Before getting to Leon Wieseltier's intemperate, wrongheaded and fascinating review of Dennett's book in Sunday's New York Times, I want to finish with Adam Kirsch's somewhat more delicate skewering. For at some point he falls back on a version of the old foxhole argument:
"To believe or disbelieve is existentially the most important choice of all. It shapes one's whole understanding of human life and purpose, because it is a choice that each of us must make for him or herself. To impress on a man the urgency of that choice, Kierkegaard wrote, it would be useful to "get him seated on a horse and the horse made to take fright and gallop wildly ... this is what existence is like if one is to become consciously aware of it."
Much here perplexes me. First, how does Kierkegaard's view of existence relate to Woody Allen's revelation that "eighty percent of life is just showing up"?
Second, what does it mean to say that belief in God is an "existential choice"? Doesn't belief in God depend on only one factor: whether you think there really is a God? I know we're supposed to forget such calculations and perpetrate some kind of "leap of faith." A "leap" toward what? From what? Over what? Is there any place to stand on the other side? Do you have to keep leaping? A "leap" that allows you to kill your son? Faith in dreams? Faith in reason? Faith in superstition? Faith in faith? Faith in nothing? Faith as a kind of madness? Faith in God?

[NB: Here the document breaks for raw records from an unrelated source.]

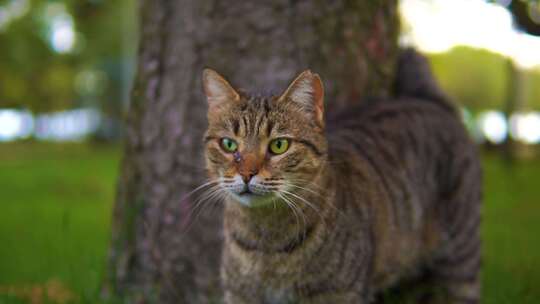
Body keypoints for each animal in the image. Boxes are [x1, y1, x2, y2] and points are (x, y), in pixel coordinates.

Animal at [200, 48, 478, 302]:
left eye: (279, 145)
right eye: (228, 144)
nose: (247, 173)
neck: (266, 242)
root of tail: (428, 101)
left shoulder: (341, 294)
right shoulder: (239, 295)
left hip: (461, 263)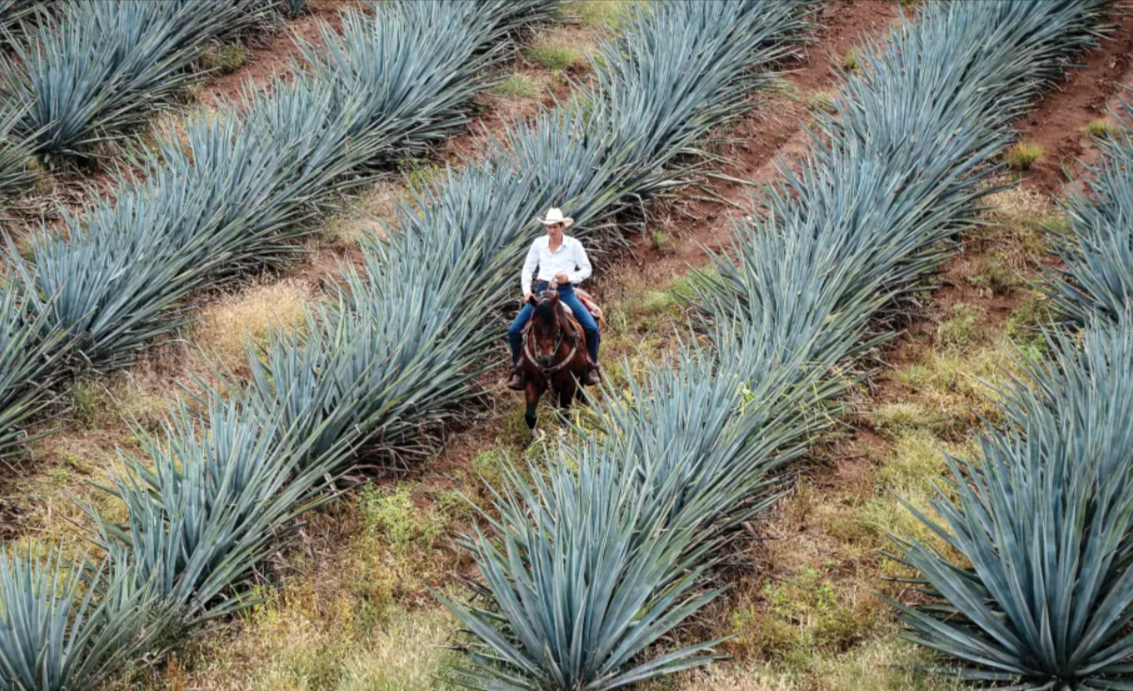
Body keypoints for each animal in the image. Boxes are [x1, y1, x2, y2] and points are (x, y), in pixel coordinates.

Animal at [518, 287, 593, 439]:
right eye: (534, 325)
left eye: (557, 325)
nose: (545, 359)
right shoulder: (532, 382)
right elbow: (530, 415)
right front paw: (538, 437)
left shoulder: (569, 384)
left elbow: (564, 415)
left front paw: (562, 439)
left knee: (581, 387)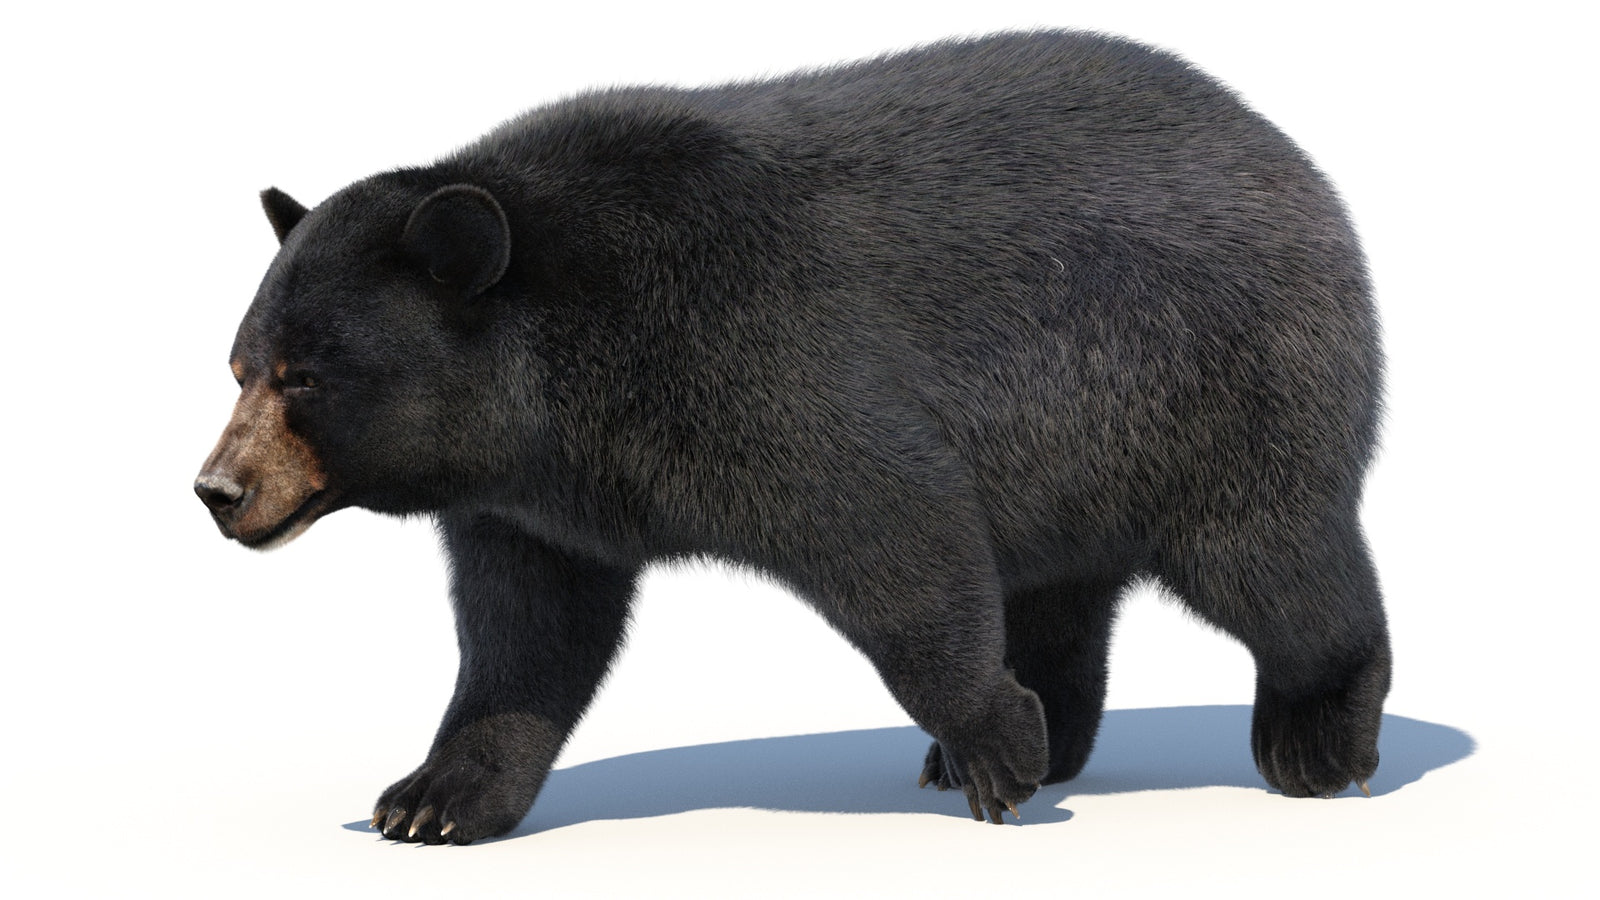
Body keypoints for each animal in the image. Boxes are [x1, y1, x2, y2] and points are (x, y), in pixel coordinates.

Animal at [195, 30, 1390, 844]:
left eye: (308, 377)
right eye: (242, 366)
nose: (218, 490)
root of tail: (1297, 165)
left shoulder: (751, 354)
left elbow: (894, 527)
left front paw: (992, 743)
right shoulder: (533, 500)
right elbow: (524, 634)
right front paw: (432, 798)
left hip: (1203, 384)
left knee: (1272, 558)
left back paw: (1318, 735)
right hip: (1075, 454)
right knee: (1061, 586)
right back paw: (1041, 731)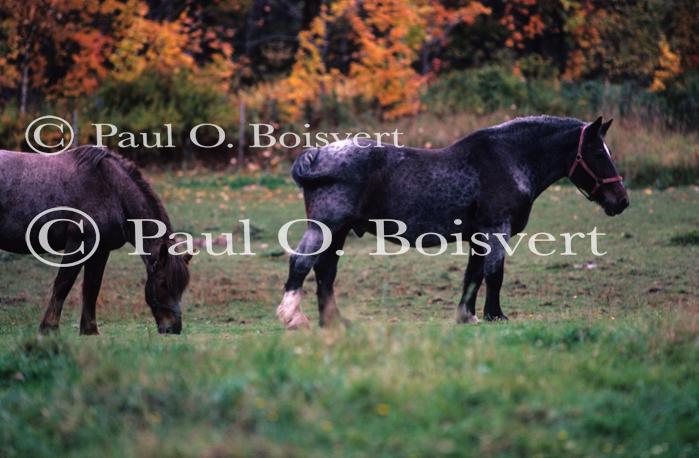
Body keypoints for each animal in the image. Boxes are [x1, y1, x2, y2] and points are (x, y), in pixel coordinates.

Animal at [0, 145, 191, 334]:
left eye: (182, 287)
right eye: (163, 283)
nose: (173, 329)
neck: (112, 189)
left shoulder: (101, 250)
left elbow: (92, 288)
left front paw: (90, 330)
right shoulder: (79, 244)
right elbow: (63, 284)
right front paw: (49, 328)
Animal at [277, 116, 629, 329]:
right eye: (598, 153)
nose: (621, 201)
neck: (509, 160)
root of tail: (317, 155)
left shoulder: (478, 236)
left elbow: (473, 276)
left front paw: (467, 316)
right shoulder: (496, 232)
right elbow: (495, 275)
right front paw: (495, 316)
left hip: (338, 231)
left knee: (325, 271)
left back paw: (333, 322)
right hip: (325, 228)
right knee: (302, 263)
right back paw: (292, 318)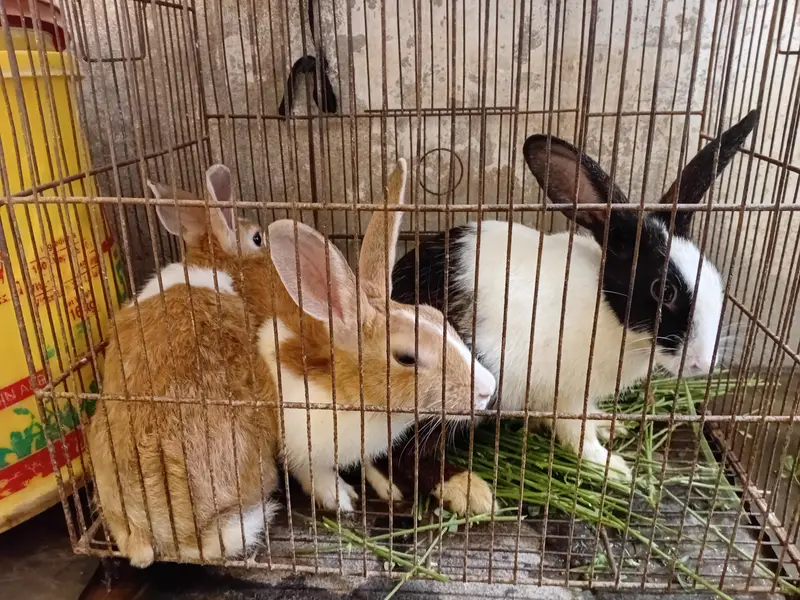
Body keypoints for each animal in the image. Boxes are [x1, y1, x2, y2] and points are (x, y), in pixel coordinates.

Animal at [257, 158, 498, 513]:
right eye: (406, 357)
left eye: (438, 317)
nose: (487, 389)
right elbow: (311, 469)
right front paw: (339, 497)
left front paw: (385, 487)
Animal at [390, 109, 759, 480]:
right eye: (663, 290)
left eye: (713, 274)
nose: (703, 363)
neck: (608, 312)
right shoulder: (567, 395)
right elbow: (578, 436)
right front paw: (612, 467)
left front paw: (610, 427)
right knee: (404, 456)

And, third, what sort of argument for religion is it to say people crawl toward it when life gets tough and they get scared? When he heard thunder, my late golden retriever would attempt to hide his head under a bed. This earned neither him nor the bed much respect in my eyes.
Mitchell Kahle prepared this second cartoon, also not dazzlingly clever, in response to that of the Honolulu Star-Bulletin.
Posted by Mitchell Stephens at February 20, 2006 11:33 AM
Comments
When athiests had people witness their deaths, why did they care?
Posted by: Noah SD at February 20, 2006 2:58 PM
See Leiter Reports' scathing attack on Wieseltier's review.
http://leiterreports.typepad.com/blog/2006/02/why_review_a_bo.html
Posted by: noahpopp at February 20, 2006 4:11 PM
My guess is they did not want others lying in their name to support something they stood against.
Posted by: Aesmael at February 20, 2006 9:44 PM
It's an image thing. No one respected the athiest idea because they had the stereotype that athiests were only athiest when there was nothing on the line, but once things got tough or they were about to die, they instantly become religious and start praying to God. This group was trying to prove that stereotype wrong.